Chapter 7 Linear Regression
Linear regression is another statistical model used when the outcome is an integer or continuous, similar to the regression tree. There are similarities between linear regression and regression trees. However, there are also very notable differences.
Linear regression and regression trees are used when the outcome is continuous or continuous. These methods can both make predictions for the outcome and identify which attributes are most important in aiding in making those predictions. There are differences, though, in the two methods that are important to distinguish. Linear regression assumes the relationship between the outcome and attributes entered into the model. Linear regression, as in the name, assumes that the relationship between the outcome and an attribute is linearly related.17 Regression trees, however, do not directly make this linear assumption between the outcome and an attribute. This assumption can make linear regression more parsimonious, meaning that the model can be simpler, which is often a goal of science, to explain the phenomenon of interest with the simplest possible explanation.
7.1 Simple Regression continuous predictor
7.1.1 Description of the Data
These data contain information on weather from various weather stations in the northern part of the United States during cooler months of the year (October to April). There are 3,400 observations in the data, 425 observations from each station.
library(tidyverse)
library(ggformula)
library(mosaic)
library(rsample)
library(statthink)
# Set theme for plots
theme_set(theme_statthinking(base_size = 14))
us_weather <- mutate(us_weather, snow_factor = factor(snow),
snow_numeric = ifelse(snow == 'Yes', 1, 0))

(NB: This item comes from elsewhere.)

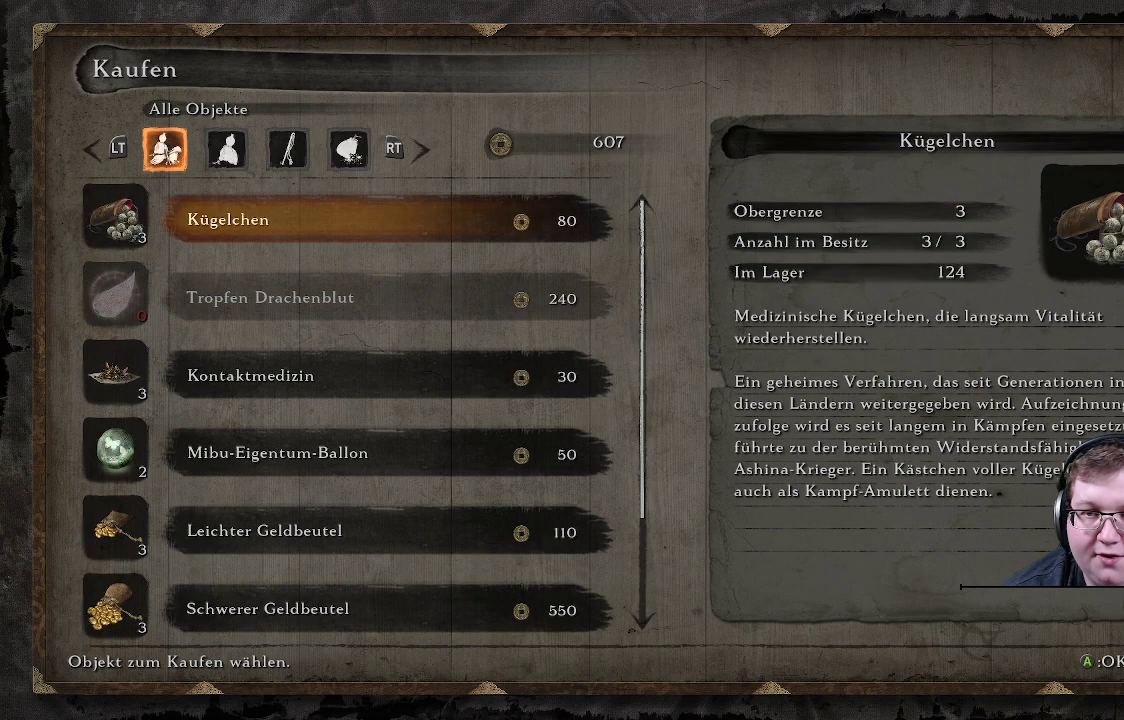
{"buttons": [], "left_stick": "center", "right_stick": "center", "events": [[67, "A", "down"], [200, "A", "up"], [400, "DPAD_UP", "down"], [500, "DPAD_UP", "up"]]}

The station locations are shown below using the function count(us_weather, location)
and in Table 7.1. Weather observations from these station locations were collected, including temperature, dewpoint, humidity, wind speed, precipitation type and amount, and other information.
location | n |
---|---|
Boston, MA | 425 |
Buffalo, NY | 425 |
Chicago, IL | 425 |
Detroit, MI | 425 |
Duluth, MN | 425 |
Iowa City, IA | 425 |
Minneapolis, MN | 425 |
Portland, ME | 425 |
7.1.2 Scatterplots
As we have explored before, scatterplots help to explore the relationship between two continuous, quantitative data attributes. The gf_point()
function creates scatterplots. Adding lines to the figure to guide the relationship between the two attributes can be done with the gf_smooth()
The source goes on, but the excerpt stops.